Recipe for Image Selection on Your Data

I created a notebook that covers everything, from generating the images, to filtering the best images according to CLIP Score. If you want to run this yourself start there. If you want to just interactively explore results, check out this Huggingface Space.

Roughly my recipe can be divided into the following steps:

Calculate the CLIP Score for all prompt-image pairs to measure generation quality.
Generate CLIP Embeddings to be able to calculate a similarity between images (or texts)
Embedding-based identification of clusters that have an exceptionally high CLIP Score.

Step 1: Calculating the CLIP Score

This is fairly easy as this is implemented in the torchmetrics library.

The CLIP scores can already be used to filter out promising renderings such as this cute Capybara. (Tool: Spotlight)

This step will give you a score for each prompt-image pair that captures how well the image contents are matching the prompt.

Step 2: Calculating CLIP Embeddings

For calculating CLIP Embeddings you can use the Huggingface transformers library. Just instantiate a CLIP model and extract text and image embeddings in one go.

Ordering their data by their embedding (Project Embedding on 2D Plot) lets us find some friends for the Capybara that also have a high CLIP Score. (Tool: Spotlight)

Using Tools such as Spotlight or just applying a dimensionality reduction technique lets us already explore the images according to similarity. Coloring by CLIP Score additionally gives you a sense of which types of images seem to work especially well. You could now already go through the clusters you identify visually and select promising images and prompts interactively.

Step 3: Automatically Find Clusters of Nice Images

Maybe you have just a large amount of data; maybe you just want to narrow down your choices a little bit. There are ways to just automatically identify clusters of images/prompts in the data where Stable Diffusion worked exceptionally well. One of them is using sliceguard, a library for identifying clusters where your model works exceptionally well or badly.

It all boils down to one call here:

sg = SliceGuard()
sg.find_issues(df, ["clip_image_embedding"],
               "clip_score",
               "clip_score",
               return_precomputed_metric,
               metric_mode="min",
               min_support=2,
               min_drop=4.5,
               precomputed_embeddings={"clip_image_embedding": clip_image_embeddings})
sg.report()

This will just look for clusters in the data with a minimum number of two samples with an average CLIP Score that is at least 4.5 higher than the mean of the whole dataset. Check the notebook for more details!

Automatic clustering algorithms help you identify similar groups in the data based on image and text embeddings. In this case, famous people eating or cooking food. (Tools: sliceguard and Spotlight)

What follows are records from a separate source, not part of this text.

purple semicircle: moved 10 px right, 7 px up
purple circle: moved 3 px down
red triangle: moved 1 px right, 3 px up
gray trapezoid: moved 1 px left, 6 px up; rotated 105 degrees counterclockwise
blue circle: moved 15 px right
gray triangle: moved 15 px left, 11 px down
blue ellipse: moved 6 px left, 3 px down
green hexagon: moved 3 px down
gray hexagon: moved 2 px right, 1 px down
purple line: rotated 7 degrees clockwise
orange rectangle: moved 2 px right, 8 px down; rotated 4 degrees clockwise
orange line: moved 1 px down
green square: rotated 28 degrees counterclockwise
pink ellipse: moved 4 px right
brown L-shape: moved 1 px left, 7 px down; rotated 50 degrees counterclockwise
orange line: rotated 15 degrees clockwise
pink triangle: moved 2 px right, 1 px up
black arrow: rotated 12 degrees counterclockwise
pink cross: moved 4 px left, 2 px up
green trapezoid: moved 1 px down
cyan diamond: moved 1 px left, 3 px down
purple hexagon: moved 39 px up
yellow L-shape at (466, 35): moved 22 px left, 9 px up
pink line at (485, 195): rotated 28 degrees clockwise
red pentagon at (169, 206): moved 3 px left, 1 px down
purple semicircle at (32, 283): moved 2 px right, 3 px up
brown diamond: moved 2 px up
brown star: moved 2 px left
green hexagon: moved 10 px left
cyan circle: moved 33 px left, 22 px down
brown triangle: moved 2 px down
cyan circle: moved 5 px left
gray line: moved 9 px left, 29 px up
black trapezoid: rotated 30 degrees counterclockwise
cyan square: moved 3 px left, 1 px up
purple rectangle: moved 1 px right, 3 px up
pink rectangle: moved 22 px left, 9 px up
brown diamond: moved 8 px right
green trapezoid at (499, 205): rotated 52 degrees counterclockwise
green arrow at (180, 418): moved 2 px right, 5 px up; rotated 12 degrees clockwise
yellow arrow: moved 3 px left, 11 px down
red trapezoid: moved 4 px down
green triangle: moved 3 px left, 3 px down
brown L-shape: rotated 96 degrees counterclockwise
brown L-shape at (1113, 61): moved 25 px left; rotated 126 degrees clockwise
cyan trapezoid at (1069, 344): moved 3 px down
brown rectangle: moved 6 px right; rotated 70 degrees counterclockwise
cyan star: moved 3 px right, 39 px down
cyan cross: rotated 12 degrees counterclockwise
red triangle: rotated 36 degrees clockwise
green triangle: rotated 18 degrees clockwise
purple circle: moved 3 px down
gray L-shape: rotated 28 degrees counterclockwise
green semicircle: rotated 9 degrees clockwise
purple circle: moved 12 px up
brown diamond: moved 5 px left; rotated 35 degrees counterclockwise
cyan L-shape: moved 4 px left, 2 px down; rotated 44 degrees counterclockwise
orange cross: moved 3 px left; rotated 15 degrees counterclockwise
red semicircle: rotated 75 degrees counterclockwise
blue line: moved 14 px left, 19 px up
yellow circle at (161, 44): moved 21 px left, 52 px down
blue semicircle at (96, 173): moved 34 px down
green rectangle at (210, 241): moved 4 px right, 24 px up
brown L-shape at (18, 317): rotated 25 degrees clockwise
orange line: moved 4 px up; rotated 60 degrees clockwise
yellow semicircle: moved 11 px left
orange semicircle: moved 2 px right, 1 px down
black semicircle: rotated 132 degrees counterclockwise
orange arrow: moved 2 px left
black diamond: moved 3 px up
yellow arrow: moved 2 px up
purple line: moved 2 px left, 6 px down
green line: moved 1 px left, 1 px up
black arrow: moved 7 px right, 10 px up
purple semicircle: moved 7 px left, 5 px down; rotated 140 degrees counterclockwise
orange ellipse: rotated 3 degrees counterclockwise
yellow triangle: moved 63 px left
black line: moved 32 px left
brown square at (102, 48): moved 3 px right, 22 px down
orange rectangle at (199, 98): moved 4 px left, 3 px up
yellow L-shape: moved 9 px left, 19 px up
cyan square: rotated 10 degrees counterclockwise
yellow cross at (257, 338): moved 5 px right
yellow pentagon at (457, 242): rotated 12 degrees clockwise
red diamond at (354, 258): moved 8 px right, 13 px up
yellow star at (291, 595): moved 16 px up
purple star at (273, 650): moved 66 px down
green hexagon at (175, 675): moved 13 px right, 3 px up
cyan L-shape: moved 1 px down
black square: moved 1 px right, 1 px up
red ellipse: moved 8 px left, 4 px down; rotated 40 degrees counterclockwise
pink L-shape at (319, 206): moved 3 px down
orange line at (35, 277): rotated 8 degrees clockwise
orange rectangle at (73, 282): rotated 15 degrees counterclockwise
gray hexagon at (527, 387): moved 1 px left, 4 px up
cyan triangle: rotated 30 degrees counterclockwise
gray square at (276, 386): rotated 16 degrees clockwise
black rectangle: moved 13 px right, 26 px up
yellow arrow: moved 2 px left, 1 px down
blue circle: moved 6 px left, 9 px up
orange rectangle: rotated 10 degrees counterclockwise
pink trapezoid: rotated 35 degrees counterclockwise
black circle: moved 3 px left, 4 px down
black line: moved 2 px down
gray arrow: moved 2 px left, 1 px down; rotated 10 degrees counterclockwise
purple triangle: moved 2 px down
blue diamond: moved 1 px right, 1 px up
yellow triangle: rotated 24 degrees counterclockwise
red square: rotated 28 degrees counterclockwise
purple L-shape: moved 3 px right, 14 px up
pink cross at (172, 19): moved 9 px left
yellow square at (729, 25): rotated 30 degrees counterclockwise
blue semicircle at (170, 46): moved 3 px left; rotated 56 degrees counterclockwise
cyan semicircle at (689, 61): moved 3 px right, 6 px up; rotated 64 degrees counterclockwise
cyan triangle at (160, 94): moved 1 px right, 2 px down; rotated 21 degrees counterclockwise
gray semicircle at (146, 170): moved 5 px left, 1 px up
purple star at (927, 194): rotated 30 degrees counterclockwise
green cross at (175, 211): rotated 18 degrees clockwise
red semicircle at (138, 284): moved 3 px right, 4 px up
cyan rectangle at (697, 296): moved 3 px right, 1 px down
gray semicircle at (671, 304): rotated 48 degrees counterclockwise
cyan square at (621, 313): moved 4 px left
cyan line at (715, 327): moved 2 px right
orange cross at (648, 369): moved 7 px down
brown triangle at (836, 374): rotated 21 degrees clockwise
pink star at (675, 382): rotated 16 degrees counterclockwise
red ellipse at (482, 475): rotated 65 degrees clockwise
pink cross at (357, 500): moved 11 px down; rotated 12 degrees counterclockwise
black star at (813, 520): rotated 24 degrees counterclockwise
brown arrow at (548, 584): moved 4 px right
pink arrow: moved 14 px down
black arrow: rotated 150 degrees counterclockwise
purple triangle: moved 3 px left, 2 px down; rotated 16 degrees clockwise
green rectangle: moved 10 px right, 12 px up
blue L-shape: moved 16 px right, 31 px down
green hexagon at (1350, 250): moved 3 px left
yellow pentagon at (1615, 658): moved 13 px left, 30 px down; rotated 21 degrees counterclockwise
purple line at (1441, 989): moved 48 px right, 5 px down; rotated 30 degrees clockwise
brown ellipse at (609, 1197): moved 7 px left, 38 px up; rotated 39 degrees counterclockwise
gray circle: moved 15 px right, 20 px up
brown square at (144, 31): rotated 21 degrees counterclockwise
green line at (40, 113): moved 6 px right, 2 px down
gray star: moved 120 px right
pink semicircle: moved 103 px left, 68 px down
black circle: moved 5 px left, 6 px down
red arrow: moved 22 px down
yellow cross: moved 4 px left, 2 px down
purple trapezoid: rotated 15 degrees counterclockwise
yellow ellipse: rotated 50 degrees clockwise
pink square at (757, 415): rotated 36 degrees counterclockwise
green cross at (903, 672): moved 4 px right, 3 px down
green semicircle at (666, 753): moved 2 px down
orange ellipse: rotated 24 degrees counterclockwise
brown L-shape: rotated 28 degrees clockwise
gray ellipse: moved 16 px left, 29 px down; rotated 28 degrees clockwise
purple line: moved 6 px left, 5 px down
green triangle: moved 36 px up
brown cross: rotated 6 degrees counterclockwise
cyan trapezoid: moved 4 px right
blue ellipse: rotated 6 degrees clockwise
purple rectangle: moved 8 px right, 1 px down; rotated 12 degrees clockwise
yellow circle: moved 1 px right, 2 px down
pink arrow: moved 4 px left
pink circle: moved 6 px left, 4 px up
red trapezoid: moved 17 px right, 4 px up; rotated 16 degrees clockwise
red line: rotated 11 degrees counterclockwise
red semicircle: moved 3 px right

From applying sliceguard you will get a list of data clusters that are judged exceptionally well using the CLIP Score metric. Depending on which thresholds you set, you can adjust how much data you want to filter and how much you want to keep for manual inspection.

Conclusion

Applying the CLIP Score and Embedding-based Clustering for selecting promising prompts and images that are used or generated by stable diffusion is for sure an interesting approach. However, I made the experience that the CLIP Score metric seems to be heavily biased toward certain types of images. In particular, especially the following two cases that yield high CLIP Scores were apparent:

Portraits of people were judged way higher than landscapes, animals, things.
Especially generated images of prominent persons that are probably highly overrepresented in the training data and easy to associate with certain images are rated even higher.

Therefore, in the notebook, I propose an extension of the approach that is based on identifying categories of images based on embeddings beforehand. Those categories can then be searched for promising images one-by-one, which results in a higher variety of image categories being present in the final selection.